[talks] Thiago Pereira will present his pre-FPO 11/25/14 at 10am in rm 402

[Nicki Gotsis]

Thiago Pereira will present his Pre-FPO on Tuesday, November 25, 2014 at 10am in rm 402.

The members of his committee is Szymon Rusinkiewicz (advisor), Wojciech Matusik and Tom Funkhouser (readers), Adam Finkelstein and Jianxiong Xiao (non readers).

Everyone is invited to attend his talk.  The talk title and abstract follow below:

"New methods for the computational fabrication of appearance"

	Computational fabrication of appearance is an exciting and challenging new research direction. Its objective is creating objects that interact with light in a manner prescribed in a computational model. It can have great impact in a number of different fields including product prototyping and design, medical applications such as realistic prosthesis, lighting interior environments in architecture and watermarks in security. In this thesis, we propose three works on appearance fabrication: an appearance similarity metric, a light routing algorithm and new reflectance fabrication process.

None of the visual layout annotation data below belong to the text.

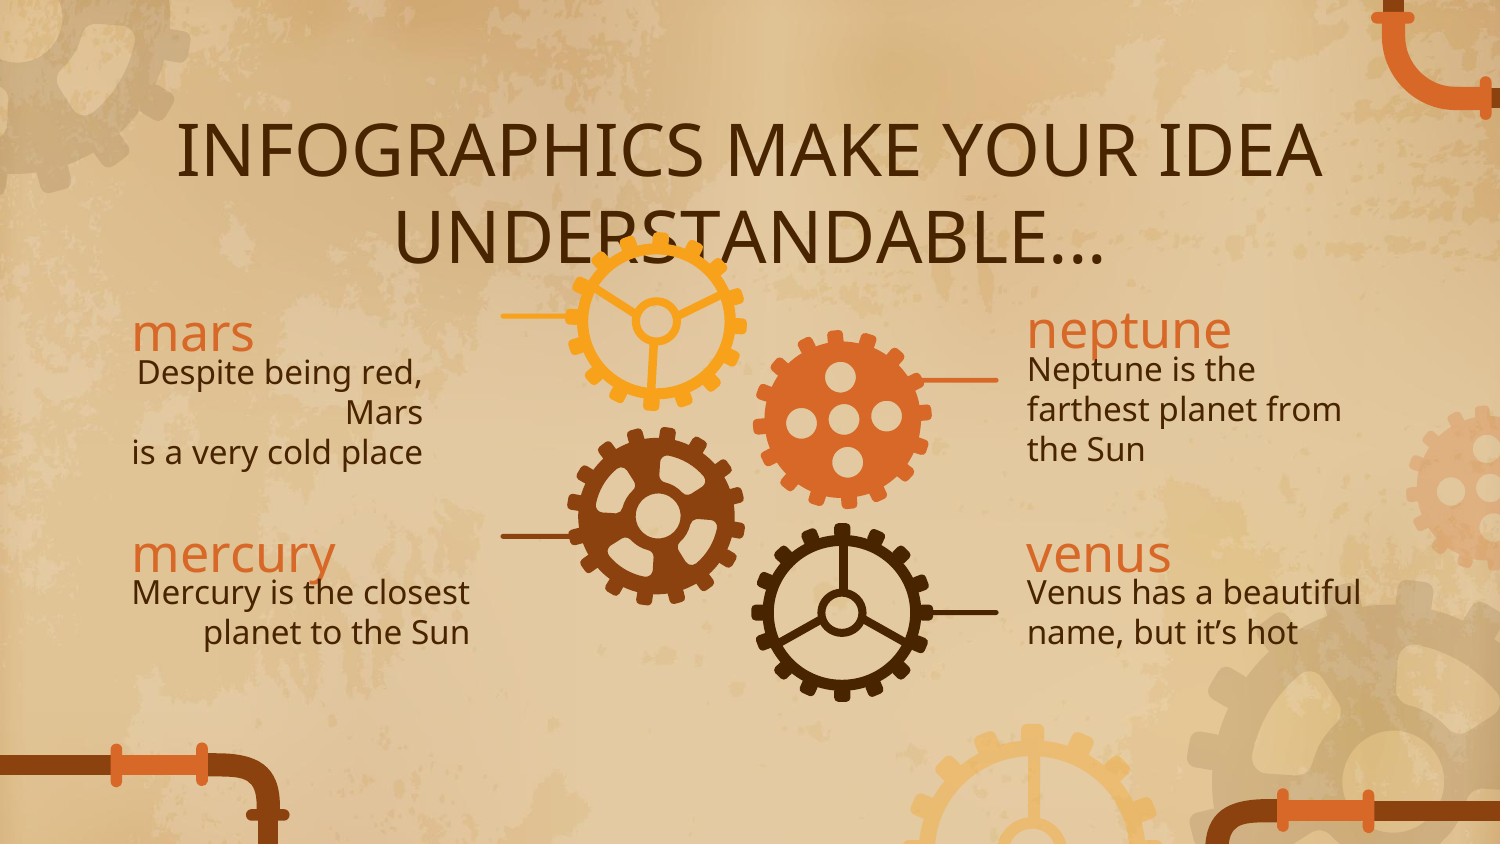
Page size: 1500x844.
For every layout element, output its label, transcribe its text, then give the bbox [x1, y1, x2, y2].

text_box [752, 330, 999, 510]
text_box [500, 427, 745, 606]
text_box mercury [116, 505, 489, 556]
text_box mars [116, 284, 489, 336]
text_box Despite being red, Mars is a very cold place [116, 336, 489, 431]
text_box Neptune is the farthest planet from the Sun [1011, 333, 1384, 428]
text_box [751, 523, 999, 702]
text_box neptune [1011, 281, 1384, 333]
text_box venus [1011, 505, 1384, 556]
text_box [500, 232, 747, 412]
title INFOGRAPHICS MAKE YOUR IDEA UNDERSTANDABLE... [116, 88, 1384, 166]
text_box Venus has a beautiful name, but it’s hot [1011, 556, 1384, 651]
text_box Mercury is the closest planet to the Sun [116, 556, 489, 651]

	First, recent spatially varying reflectance (svBRDF) printing systems can reproduce an input document as a combination of matte, glossy and metallic inks. Due to the limited number of inks, this reproduction process incurs some distortion. In this work, we present an svBRDF gamut mapping algorithm that minimizes distortions in the angular and spatial domains. To preserve a material's perceived variation with lighting and view, we introduce an improved BRDF similarity metric that builds on both experimental results on reflectance perception and on the statistics of natural lighting environments. Our experiments show better preservation of object color and highlights, as validated quantitatively as well as through a perceptual study. As for the spatial domain, we show how to adapt traditional color gamut mapping methods to svBRDFs. Our solution takes into account the contrast between regions, achieving better preservation of textures and edges.

	Second, despite recent interest in digital fabrication, there are still few algorithms that provide control over how light propagates inside a solid object. Existing methods either work only on the surface or restrict themselves to light diffusion in volumes. We use multi-material 3D printing to fabricate objects with embedded optical fibers, exploiting total internal reflection to guide light inside an object. We introduce automatic fiber design algorithms together with new manufacturing techniques to route light between two arbitrary surfaces. Our implicit algorithm optimizes light transmission by minimizing fiber curvature and maximizing fiber separation while respecting constraints such as fiber arrival angle. We also discuss the influence of different printable materials and fiber geometry on light propagation in the volume and the light angular distribution when exiting the fiber. Our methods enable new applications such as surface displays of arbitrary shape, touch-based painting of surfaces and sensing a hemispherical light distribution in a single shot.

	Third, existing BRDF fabrication methods still have many limitations such as: symmetry of light scattering or restriction to small scattering angles. We propose to use magnetic reflective pigments such that we can control their orientation by applying a magnetic field. We use dynamic magnetic fields for controlling not only off-specular lobes direction but also lobe width and anisotropy. We show how this magnetic control can be coupled with a projector to achieve new spatially-varying anisotropic BRDFs.